Tari Kretek , mengandung nilai agama yang terkandung dalam pada salah satu kostum dan aksesoris yang dikenakan pada penari perempuan yaitu caping kalo. Yang dipakai dikepala penari perempuan berbentuk bulat, memiliki makna bahwa setiap manusia wajib berpasrah dan berserah diri secara bulat kepada Sang Maha Pencipta. Caping kalo (nacapi kuping) yang berarti supaya manusia mampu menutup telinga terhadap suara_suara negatif yang merugikan kehidupan.
Nilai estetika, pada tari kretek terdapat pada gerakan saat penari perempuan memainkan tampah sebagai propertinya, yakni gerak napeni. Gerak yang dilakukan saat kedua tangan memegang tampah dan tampah diayunkan ke atas dan ke bawah lalu ke kanan dan ke kiri dengan perlahan, disinilah bergerak menggunakan tampah lebih dominan dan terlihat nilai estetikanya.Selain unik, menari menggunakan tampah memiliki ciri khas yang jarang ditemukan pada tarian lainnya.
Selain pada properti, terdapat pula nilai estetika pada salah satu kostum yang menonjol, yaitu caping kalo atau tutup kepala, salah satu kostum tersebut juga bisa dikatakan memiliki nilai estetika yang tinggi dan juga unik, sebab bentuk tutup kepala yang menyerupai tampah tersebut dapat membuat penari terlihat lebih cantik saat memakainya.
Nilai etika sering dikaitkan dengan nilai moral, akhlak dan budi pekerti manusia. Hubungan nilai etika pada tari kretek dapat digambarkan pada salah satu gerakannya yakni sembahan, gerak sembahan juga dilakukan sebagai nilai etika, yaitu penghormatan penari putri terhadap penari putra, jika dijelaskan pada kegiatan di dalam pabrik yaitu tentang buruh rokok yang patuh dan memberikan penghormatan terhadap mandor yang tugasnya mengawasi berjalannya proses pembuatan rokok.
Selain itu terdapat pula pada dua aksesoris yang dikenakan penari yakni Suweng beras kecer/Babon angkrem. Aksesoris ini merupakan aksesori yang dikenakan oleh penari perempuan yang memiliki makna agar jangan berbuat gegabah, jangan tergesa_gesa berbuat meskipun dibakar kerasnya suara dan informasi yang membangkitkan amarah.
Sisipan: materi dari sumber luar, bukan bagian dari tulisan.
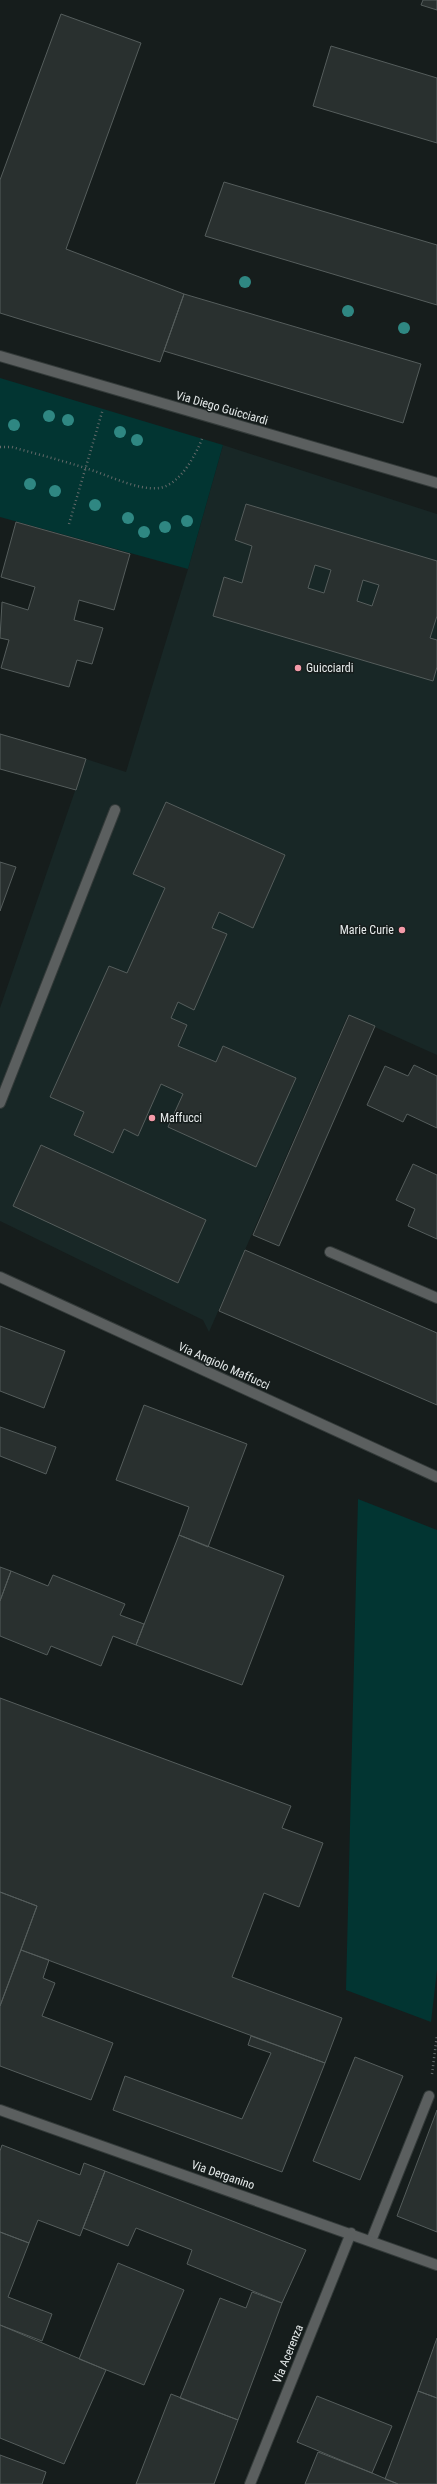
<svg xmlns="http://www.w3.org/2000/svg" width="437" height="2484" font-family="'Roboto Condensed',sans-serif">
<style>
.built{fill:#182726}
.green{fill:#023532}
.building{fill:#29302f;stroke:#555d5c;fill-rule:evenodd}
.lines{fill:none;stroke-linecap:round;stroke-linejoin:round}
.service-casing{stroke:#333a39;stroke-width:12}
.minor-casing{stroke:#333a39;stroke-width:12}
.path{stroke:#646a6a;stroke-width:2.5;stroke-dasharray:1 3;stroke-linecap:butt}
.service{stroke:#5b5f5f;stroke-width:10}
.minor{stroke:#5b5f5f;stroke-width:10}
.tree{fill:#2f8782}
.poi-dot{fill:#f39aa8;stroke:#161d1c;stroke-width:1.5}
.labels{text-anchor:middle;stroke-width:3;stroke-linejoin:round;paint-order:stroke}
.street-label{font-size:12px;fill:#e5eaea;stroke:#161d1c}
.poi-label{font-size:12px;fill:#e5eaea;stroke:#161d1c;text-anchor:start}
</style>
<rect width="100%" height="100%" fill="#161d1c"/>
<path class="built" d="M223,445L437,514V1055L348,1015L209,1332L203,1320L0,1221V1008L86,759L126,772L188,569Z"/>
<path class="green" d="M0,378L223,445L188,569L0,517Z
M358,1499L437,1530V1970L431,2022L346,1990Z"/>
<path class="building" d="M423,0H437V10L421,5Z
M61,14L141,43L66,249L184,294L160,362L0,313V180Z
M331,46L437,78V143L313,106Z
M224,182L437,245V305L205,236Z
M184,294L421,364L403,423L164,351Z
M246,504L437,561V616L430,638L437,640V667L433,681L213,616L224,577L242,583L252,546L235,540ZM315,565L331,570L324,593L308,588ZM363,580L379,585L372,606L357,601Z
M16,522L130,554L114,610L79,600L74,620L103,628L92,664L77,660L69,687L1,668L9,640L0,638L2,602L28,610L35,587L1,577Z
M0,734L86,759L76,790L0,769Z
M166,802L285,855L253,928L219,912L212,928L227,934L194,1010L178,1002L171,1018L187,1025L178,1046L216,1062L223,1046L296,1078L256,1167L168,1127L183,1094L161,1084L138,1136L124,1129L113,1153L74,1135L84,1112L50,1097L109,966L127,973L165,888L133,874Z
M0,862L16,867L0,911Z
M349,1015L375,1026L279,1246L253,1235Z
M414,1065L437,1076V1128L407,1114L403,1122L367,1105L385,1066L408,1076Z
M41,1145L206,1220L178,1283L13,1206Z
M413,1164L437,1175V1239L408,1226L415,1209L396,1200Z
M245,1250L437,1333V1405L219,1311Z
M0,1326L65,1351L44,1408L0,1391Z
M144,1405L247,1444L208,1547L179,1535L189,1507L116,1480Z
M0,1427L56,1447L46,1474L0,1456Z
M179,1535L284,1576L242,1685L136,1645Z
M0,1567L11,1571L0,1601Z
M11,1571L48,1586L53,1575L125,1604L120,1615L144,1624L136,1645L113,1636L101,1666L51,1646L47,1655L0,1636V1601Z
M0,1698L291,1806L282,1828L323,1843L299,1907L264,1893L232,1977L342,2018L325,2063L21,1950L37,1906L0,1892Z
M0,1892L37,1906L0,2006Z
M21,1950L49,1960L43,1978L55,1983L42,2016L113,2043L91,2100L0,2066V2006Z
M251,2036L325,2063L282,2172L113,2110L125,2076L242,2119L271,2053L248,2045Z
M355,2057L403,2076L360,2180L313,2161Z
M437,2110V2232L397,2216Z
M2,2145L80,2175L84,2163L105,2171L80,2236L38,2220L29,2243L0,2232V2151Z
M105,2171L306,2250L282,2303L187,2264L192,2250L136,2228L128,2246L83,2228Z
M0,2232L29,2243L8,2297L52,2314L42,2341L0,2325Z
M118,2263L184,2290L144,2385L79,2359Z
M252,2292L282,2303L238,2420L180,2398L220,2298L246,2308Z
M0,2325L106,2370L64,2464L0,2438Z
M437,2338V2398L418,2391Z
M418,2391L437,2398V2484H398L385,2479Z
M171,2394L238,2420L214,2484H136Z
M317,2396L392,2426L372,2473L297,2442Z
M318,2452L372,2473L398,2484H305Z
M0,2455L46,2472L42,2484H0Z"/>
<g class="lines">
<defs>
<path id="service" d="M0,1103L115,810
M330,1252L437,1298
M371,2241L429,2096"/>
<path id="minor" d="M0,356L437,483
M0,1277L437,1477
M0,2110L437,2265
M250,2484L351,2233"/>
</defs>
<use href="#service" class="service-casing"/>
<use href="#minor" class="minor-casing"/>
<path class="path" d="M0,447H12C36,454 61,460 85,468C106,474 138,491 159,488C180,485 195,456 202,439
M69,524L103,409
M432,2074L437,2035"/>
<use href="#service" class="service"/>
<use href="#minor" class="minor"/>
</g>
<g class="tree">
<circle cx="245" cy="282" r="6"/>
<circle cx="348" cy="311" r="6"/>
<circle cx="404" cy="328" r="6"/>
<circle cx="49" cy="416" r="6"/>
<circle cx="68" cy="420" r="6"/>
<circle cx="14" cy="425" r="6"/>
<circle cx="120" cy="432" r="6"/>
<circle cx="137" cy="440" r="6"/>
<circle cx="30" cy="484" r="6"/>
<circle cx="55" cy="491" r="6"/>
<circle cx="95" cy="505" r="6"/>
<circle cx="128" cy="518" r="6"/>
<circle cx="187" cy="521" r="6"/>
<circle cx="165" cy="527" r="6"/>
<circle cx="144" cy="532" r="6"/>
</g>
<g class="poi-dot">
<circle cx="298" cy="668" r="4"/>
<circle cx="402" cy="930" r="4"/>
<circle cx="152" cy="1118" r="4"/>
</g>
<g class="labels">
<g class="street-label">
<text transform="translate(222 408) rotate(16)" y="4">Via Diego Guicciardi</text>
<text transform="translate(224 1366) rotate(24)" y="4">Via Angiolo Maffucci</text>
<text transform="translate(223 2175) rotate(19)" y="4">Via Derganino</text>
<text transform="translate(288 2354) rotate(-68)" y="4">Via Acerenza</text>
</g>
<g class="poi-label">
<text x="306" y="672">Guicciardi</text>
<text x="394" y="934" text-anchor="end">Marie Curie</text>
<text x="160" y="1122">Maffucci</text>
</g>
</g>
</svg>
Tutup telinga rapat-rapat dan redam suara negatif meskipun menyakitkan hati, karena semua cercaan, hinaan dan cemoohan serta ejekan adalah pundi-pundi kebahagiaan.
Sedangkan pada aksesoris selanjutnya yakni blangkon/ikat kepala yang dikenakan penari putra yang memiliki arti agar bersikap lebih terbuka dan jangan suka memberi perintah kepada orang lain. Lindungi otak dari segala gangguan, ikat seerat mungkin tekad demi kebagusan (kebaikan).